Salt Lake County has taken a significant step for relief of jail overcrowding in its hiring of a "criminal justice coordinator" this week.
"We have discovered that a reduction in crime rates does not result in a corresponding reduction in jail population," County Mayor Peter Corroon said. "(The hire) will help us find feasible ways to handle the criminal justice system and the county's needs in this respect."
Ronald Gordon, an attorney, comes to the county after three years as director of the state sentencing commission. He started his new job Wednesday.
Gordon's hiring is a follow-up to a study, done last spring by California consultant Alan Kalmanoff, which recommended various ways to relieve jail overcrowding.
Ever since it opened in January 2000, Salt Lake County's Adult Detention Facility has been at or near capacity. Kalmanoff noted that bookings have not significantly increased over the years, but in the get-tough atmosphere of the times, sentences have doubled on average since 1997.
Among inmates at the county jail, Kalmanoff said, two-thirds are not dangerous and need not be incarcerated. "The jail should only be for people we're afraid of, not mad at."
With the study, "Salt Lake County is taking some important measures to address growing incarceration rates," Gordon said. "I hope to be part of the solution."
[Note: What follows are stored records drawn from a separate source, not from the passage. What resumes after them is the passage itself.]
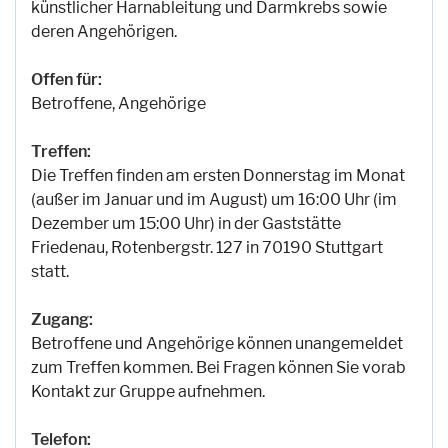
künstlicher Harnableitung und Darmkrebs sowie
deren Angehörigen.
Offen für:
Betroffene, Angehörige
Treffen:
Die Treffen finden am ersten Donnerstag im Monat
(außer im Januar und im August) um 16:00 Uhr (im
Dezember um 15:00 Uhr) in der Gaststätte
Friedenau, Rotenbergstr. 127 in 70190 Stuttgart
statt.
Zugang:
Betroffene und Angehörige können unangemeldet
zum Treffen kommen. Bei Fragen können Sie vorab
Kontakt zur Gruppe aufnehmen.
Telefon: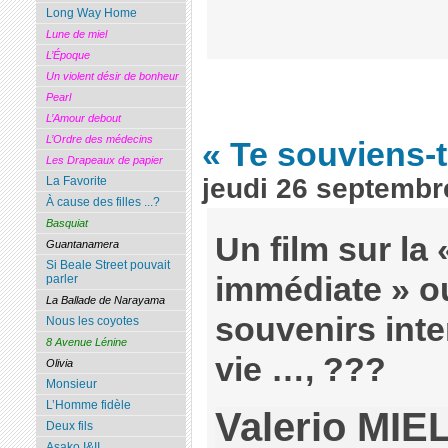
Long Way Home
Lune de miel
L’Époque
Un violent désir de bonheur
Pearl
L’Amour debout
L’Ordre des médecins
« Te souviens-t
Les Drapeaux de papier
jeudi 26 septembr
La Favorite
À cause des filles ...?
Basquiat
Un film sur la 
Guantanamera
Si Beale Street pouvait
immédiate » 
parler
La Ballade de Narayama
souvenirs inte
Nous les coyotes
8 Avenue Lénine
vie …, ???
Olivia
Monsieur
L’Homme fidèle
Valerio MIEL
Deux fils
Asako I&II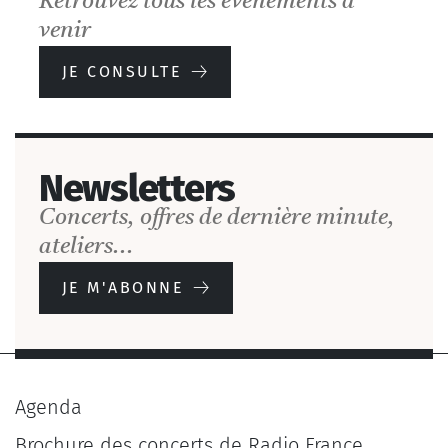
Retrouvez tous les événements à
venir
JE CONSULTE
Newsletters
Concerts, offres de dernière minute,
ateliers...
JE M'ABONNE
Agenda
Brochure des concerts de Radio France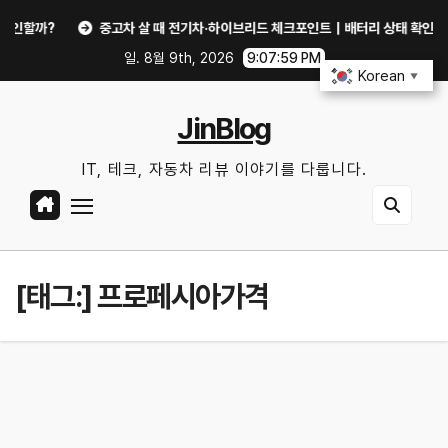
Skip
까?
중고차 살 때 전기차·하이브리드 체크포인트｜배터리 상태 확인법과 놓치
to
일. 8월 9th, 2026
9:07:59 PM
content
Korean
▼
JinBlog
IT, 테크, 자동차 리뷰 이야기를 다룹니다.
[태그:]
프로페시아가격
Among other ways to reduce jail population, Kalmanoff said justice court judges should sentence people to the custody of the sheriff, who then would have the option to put them in a work program, house arrest or whatever else he deems appropriate.
When Kalmanoff presented his conclusions last May, various government officials, while supportive, immediately pointed out various problems in implementing the study, primarily intergovernmental and interjurisdictional cooperation.
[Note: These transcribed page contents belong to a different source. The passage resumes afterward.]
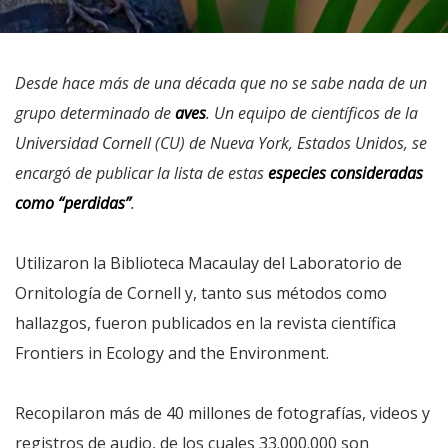
Desde hace más de una década que no se sabe nada de un
grupo determinado de
aves
. Un equipo de científicos de la
Universidad Cornell (CU) de Nueva York, Estados Unidos, se
encargó de publicar la lista de estas
especies consideradas
como “perdidas”
.
Utilizaron la Biblioteca Macaulay del Laboratorio de
Ornitología de Cornell y, tanto sus métodos como
hallazgos, fueron publicados en la revista científica
Frontiers in Ecology and the Environment.
Recopilaron más de 40 millones de fotografías, videos y
registros de audio, de los cuales 33.000.000 son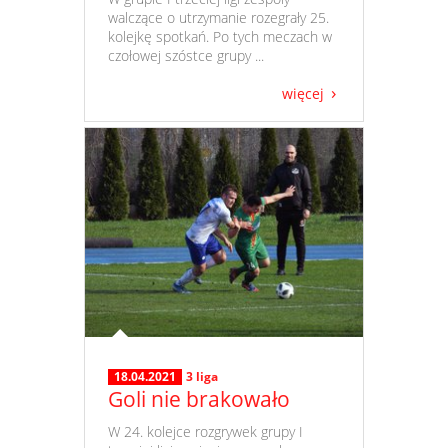
walczące o utrzymanie rozegrały 25.
kolejkę spotkań. Po tych meczach w
czołowej szóstce grupy ...
więcej
18.04.2021
3 liga
Goli nie brakowało
​ W 24. kolejce rozgrywek grupy I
When he was on the County Commission in 1991, Salt Lake County Councilman Randy Horiuchi observed, a similar study was done, recommending similar things. The result?
"Here we are, a dozen years later, fighting the same dragons, trying to solve the same problems," Horiuchi said. "What will it take to get our arms around this thing?"
A frustrated Horiuchi recommended appointing "a special guy who has supernatural powers like the Flash, who has power to go in like a wild man and change everything."